Each day is a chance to start over.
Each moment is an opportunity to bring yourself into the present moment, releasing the anger about the past or the anxiety about the future. Each new sunrise gives you the openness of a new day, a day you can deliberately choose to live in support of your dreams or not.
You have a choice. Today is offering itself up to YOU.
That thing you keep talking about doing or being… It doesn’t have to be big. It doesn’t have to be world changing. It doesn’t have to matter to anyone but you.
But you do need to do it.
Now.
It doesn’t matter to me if you didn’t start yesterday. I don’t care if you’ve been thinking about it for years without doing anything about it. Those choices to put it off? They are in the past.
You can make a different choice today. It’s completely within your power, gorgeous.
Maybe it feels like you’ve already started? You’ve read a dozen books, talked to several experts, and immersed yourself in the peripheral culture. All that preparation is not the same as action. Gathering inspiration and knowledge is vital, but when you’re using it to procrastinate or as a protective shield, it’s not helping you one bit.
Action can arm you with just as much clarity as thought.
Want to meditate? Awesome. Get your butt on a cushion with an egg timer. Like now.
Want to be kinder towards your family? Great. Think of one action you can do immediately and do it. Write a letter of forgiveness? Skip cleaning the kitchen and have a special date with one of your kids this morning? Send your mom a goofy present in the mail?
Want to start an Etsy shop? Rockin’. Take the first step. Whether that’s opening your account, photographing your art, or coming up with an name for your crafty genius- take one small action now.
Start over today. And then start over again tomorrow.
Once you create a little momentum, you can plot and develop and set some juicy goals and recruit accountability. I’m still a big fan of all those supportive methods of sustaining a big dream.
I also realize that we can get overwhelmed by all that planning and never actually START.
(Insert me giving you a huge bear hug, looking you straight in the eyes, and asking you, “Honey- what do you want to do TODAY? Let’s do it. Let’s blow off some plans or work or cleaning the closet and start something. I’m so, so in.”)
I’m feeling intimately familiar with this concept of starting over, as I’ve landed in a new city, with a new apartment, new schedule (hello early mornings!), and new family responsibilities. I’m trying my best to craft supportive days for my business, my sanity, my art, my playfulness.
Some days I’ve failed. Some days I’ve rocked it.
So what if I threw myself a little pity party yesterday because I miss my familiar city and my pals? Today, I can embrace the adventure of a new neighborhood by hopping on my bike and meeting my banker. So what if I haven’t actually gone swimming in that huge pool two blocks away? Today, I can break out my goggles and dive in.
Literally.
What are you going to dive into today? What are you going to start? I’d love to hear.

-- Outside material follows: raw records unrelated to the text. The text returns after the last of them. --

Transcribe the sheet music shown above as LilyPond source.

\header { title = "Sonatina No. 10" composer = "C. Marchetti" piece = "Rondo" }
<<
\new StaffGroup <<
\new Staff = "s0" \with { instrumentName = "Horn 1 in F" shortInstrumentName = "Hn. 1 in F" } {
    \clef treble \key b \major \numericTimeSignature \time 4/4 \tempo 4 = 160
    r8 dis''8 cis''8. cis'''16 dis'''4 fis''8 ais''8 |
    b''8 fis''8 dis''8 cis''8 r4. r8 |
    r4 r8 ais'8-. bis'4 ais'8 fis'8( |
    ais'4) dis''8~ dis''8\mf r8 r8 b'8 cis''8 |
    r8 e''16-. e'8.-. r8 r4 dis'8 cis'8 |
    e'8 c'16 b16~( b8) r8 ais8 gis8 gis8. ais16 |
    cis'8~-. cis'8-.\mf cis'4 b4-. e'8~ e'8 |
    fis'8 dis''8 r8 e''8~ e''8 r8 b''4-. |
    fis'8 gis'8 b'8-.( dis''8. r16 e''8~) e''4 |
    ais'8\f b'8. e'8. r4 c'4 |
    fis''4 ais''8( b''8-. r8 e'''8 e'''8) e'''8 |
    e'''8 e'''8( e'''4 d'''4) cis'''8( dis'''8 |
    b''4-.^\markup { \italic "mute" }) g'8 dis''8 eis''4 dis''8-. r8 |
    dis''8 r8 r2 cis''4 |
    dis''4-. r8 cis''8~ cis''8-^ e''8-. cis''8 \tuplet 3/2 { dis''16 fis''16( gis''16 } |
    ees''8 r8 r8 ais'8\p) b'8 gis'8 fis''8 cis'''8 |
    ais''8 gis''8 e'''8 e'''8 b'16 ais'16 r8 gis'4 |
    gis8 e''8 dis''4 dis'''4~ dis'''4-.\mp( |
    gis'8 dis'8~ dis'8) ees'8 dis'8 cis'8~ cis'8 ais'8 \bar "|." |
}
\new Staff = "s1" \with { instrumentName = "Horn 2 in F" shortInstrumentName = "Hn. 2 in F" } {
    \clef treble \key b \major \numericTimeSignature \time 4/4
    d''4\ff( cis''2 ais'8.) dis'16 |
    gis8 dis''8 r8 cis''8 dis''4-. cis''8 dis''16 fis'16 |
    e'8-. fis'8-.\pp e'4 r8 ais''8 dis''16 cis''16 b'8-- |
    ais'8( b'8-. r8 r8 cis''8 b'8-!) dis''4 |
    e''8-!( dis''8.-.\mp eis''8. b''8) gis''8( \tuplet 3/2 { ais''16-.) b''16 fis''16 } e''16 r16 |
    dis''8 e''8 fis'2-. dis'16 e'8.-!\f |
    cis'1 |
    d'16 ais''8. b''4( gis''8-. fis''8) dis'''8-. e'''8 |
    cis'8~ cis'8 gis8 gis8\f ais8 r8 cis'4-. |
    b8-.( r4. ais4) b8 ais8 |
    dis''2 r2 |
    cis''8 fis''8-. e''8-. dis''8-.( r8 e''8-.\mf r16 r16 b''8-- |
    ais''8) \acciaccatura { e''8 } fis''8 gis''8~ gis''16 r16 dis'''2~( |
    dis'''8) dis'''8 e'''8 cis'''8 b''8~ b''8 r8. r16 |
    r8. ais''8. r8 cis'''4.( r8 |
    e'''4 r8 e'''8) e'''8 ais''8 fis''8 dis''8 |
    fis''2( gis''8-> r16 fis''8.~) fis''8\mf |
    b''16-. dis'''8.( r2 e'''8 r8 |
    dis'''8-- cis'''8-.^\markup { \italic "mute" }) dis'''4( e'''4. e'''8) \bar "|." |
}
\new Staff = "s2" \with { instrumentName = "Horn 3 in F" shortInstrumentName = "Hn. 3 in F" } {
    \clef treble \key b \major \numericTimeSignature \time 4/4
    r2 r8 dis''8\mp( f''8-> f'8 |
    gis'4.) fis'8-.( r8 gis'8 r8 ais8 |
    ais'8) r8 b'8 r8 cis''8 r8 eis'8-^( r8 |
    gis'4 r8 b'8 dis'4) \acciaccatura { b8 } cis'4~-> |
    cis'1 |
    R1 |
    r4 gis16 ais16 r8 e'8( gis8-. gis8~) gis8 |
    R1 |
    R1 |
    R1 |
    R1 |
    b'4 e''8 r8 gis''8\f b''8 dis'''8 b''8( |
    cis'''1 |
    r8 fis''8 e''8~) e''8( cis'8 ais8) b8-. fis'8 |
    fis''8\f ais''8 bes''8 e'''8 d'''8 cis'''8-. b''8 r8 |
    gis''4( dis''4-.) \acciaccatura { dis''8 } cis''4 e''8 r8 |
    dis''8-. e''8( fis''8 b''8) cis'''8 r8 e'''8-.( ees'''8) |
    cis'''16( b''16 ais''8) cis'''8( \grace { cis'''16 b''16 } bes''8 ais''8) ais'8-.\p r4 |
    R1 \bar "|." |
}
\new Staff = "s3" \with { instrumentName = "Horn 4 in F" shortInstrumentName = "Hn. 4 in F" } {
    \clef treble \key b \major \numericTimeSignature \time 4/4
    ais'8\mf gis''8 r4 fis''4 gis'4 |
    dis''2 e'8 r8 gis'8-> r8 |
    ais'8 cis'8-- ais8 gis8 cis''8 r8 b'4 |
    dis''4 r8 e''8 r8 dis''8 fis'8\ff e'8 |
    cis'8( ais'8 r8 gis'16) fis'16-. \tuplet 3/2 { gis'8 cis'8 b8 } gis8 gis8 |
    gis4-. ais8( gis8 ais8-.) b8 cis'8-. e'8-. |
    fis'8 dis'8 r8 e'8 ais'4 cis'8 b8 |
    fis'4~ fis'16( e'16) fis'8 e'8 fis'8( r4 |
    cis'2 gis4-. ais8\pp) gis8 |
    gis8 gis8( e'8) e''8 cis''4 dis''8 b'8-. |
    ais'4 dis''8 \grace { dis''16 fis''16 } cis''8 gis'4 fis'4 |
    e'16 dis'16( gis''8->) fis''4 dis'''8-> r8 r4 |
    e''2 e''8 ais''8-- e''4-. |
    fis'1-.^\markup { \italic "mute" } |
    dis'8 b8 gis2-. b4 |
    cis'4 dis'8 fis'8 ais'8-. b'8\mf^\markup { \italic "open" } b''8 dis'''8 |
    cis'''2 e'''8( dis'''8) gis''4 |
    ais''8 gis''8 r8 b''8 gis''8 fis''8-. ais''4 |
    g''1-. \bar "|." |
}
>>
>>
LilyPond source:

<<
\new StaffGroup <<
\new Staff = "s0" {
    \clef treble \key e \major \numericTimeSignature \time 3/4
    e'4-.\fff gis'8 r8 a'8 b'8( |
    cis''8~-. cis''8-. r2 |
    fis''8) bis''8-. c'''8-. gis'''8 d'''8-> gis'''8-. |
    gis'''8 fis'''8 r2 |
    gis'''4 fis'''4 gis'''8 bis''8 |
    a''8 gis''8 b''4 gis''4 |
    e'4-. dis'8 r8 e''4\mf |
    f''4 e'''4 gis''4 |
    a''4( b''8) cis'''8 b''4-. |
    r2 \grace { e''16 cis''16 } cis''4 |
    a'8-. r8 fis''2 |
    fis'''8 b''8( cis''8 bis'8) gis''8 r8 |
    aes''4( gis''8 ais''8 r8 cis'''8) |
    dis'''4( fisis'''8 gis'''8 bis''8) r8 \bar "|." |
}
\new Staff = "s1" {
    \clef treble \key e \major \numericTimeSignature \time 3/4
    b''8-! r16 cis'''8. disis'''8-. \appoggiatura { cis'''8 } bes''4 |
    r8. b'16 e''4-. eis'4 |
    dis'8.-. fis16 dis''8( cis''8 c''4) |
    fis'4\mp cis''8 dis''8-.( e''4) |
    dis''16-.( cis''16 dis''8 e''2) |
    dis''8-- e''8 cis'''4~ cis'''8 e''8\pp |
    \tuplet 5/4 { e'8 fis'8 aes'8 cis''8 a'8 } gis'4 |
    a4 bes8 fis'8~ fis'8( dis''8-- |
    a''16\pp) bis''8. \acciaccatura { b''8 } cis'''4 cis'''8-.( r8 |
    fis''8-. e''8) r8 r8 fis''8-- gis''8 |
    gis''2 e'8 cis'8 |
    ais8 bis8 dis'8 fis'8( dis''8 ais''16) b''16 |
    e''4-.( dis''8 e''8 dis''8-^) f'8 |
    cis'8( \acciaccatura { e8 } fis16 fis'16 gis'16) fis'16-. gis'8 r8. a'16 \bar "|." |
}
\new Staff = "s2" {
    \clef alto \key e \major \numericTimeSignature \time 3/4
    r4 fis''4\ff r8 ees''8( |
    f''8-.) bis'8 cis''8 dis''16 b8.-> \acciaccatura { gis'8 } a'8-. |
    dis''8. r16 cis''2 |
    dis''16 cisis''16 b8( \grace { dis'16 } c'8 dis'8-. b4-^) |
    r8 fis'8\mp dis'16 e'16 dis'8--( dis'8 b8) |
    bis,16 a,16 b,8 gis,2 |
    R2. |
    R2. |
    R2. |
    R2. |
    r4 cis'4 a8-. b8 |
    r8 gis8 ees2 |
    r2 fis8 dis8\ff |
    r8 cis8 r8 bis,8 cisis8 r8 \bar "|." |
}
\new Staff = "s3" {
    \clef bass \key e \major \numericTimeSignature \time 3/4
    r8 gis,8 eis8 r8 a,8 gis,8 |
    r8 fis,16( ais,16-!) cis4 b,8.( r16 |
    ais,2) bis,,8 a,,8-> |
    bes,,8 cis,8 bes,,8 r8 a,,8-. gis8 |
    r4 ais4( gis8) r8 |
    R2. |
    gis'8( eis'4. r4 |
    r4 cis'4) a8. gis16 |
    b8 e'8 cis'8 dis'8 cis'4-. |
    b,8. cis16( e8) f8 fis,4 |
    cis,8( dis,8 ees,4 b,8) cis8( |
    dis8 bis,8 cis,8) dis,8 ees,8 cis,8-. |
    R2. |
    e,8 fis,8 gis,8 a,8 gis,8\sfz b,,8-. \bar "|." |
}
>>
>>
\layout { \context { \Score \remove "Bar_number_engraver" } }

No one told me my Quarterlife Crisis would come with so much tequila.
I grew up on the move – Los Angeles, NYC, London, back to Los Angeles, back to NYC, back to Los Angeles. A whirlwind coming of age tour in the world’s cosmopolitan wonderland.
I did everything right. Aced high school, worked part time, rocked the extra curriculars, got into NYU, aced NYU (while still working and still rocking the extra curriculars), fell in love, fell out of love, made friends, lost friends, lived the life I had always been told I was supposed to live, graduated (a year early) with $50,000 in debt and a piece of paper that claimed I was summa cum awesome.
And then I cried.
Because I was 21 years old, in possession of one of the best educations student loans can buy, and all I had to show for it was a box of theme party costumes and a big fat hole where my life plan should have been.
The three years between then and now were filled with a lot of shenanigans- emotional, sexual, career wise and the like. I ran a children’s day camp for five summers, helped start a create-your-own cookie shop, worked an inhumane amount of hours, moved around a lot, broke two hearts, made a bucket full of bad decisions, came crashing into the reality of my mood disorder, started a blog, started therapy, and finally realized that the things I loved about my life didn’t outweigh the things that made me want to burrow into the ground and hide.
And then all of the sudden it was August 26, 2009 and I found myself quitting everything to live the life of a professional nomad, traveling around the country, crashing on couches, and trying to answer the big question:
What is authentic happiness and how can I start taking regular intravenous doses of it?
Three months went by; three months of seeing new things and meeting new people, three months of not having a routine, not having stability, and not having a definitive source of income or a guaranteed place to do laundry. The new things were great, the new people even better, but after three months I realized that life at the other end of the super-Type-A spectrum kind of sucks.
So it was back to Arizona, back to my parents’ house, back to slow cooked meals and late night talks with my mom about what, you know, the hell I was going to do with my life.
That was four weeks ago, but in the context of my story it feels like another lifetime. Four weeks ago, I woke up, realized that no one was going to hand me the life that I wanted, got in my car, drove to San Francisco, checked into a hostel, and jumped into the freshest of fresh starts, the kind where there is no backup plan and it’s time to fight like your life depends on it, because it does.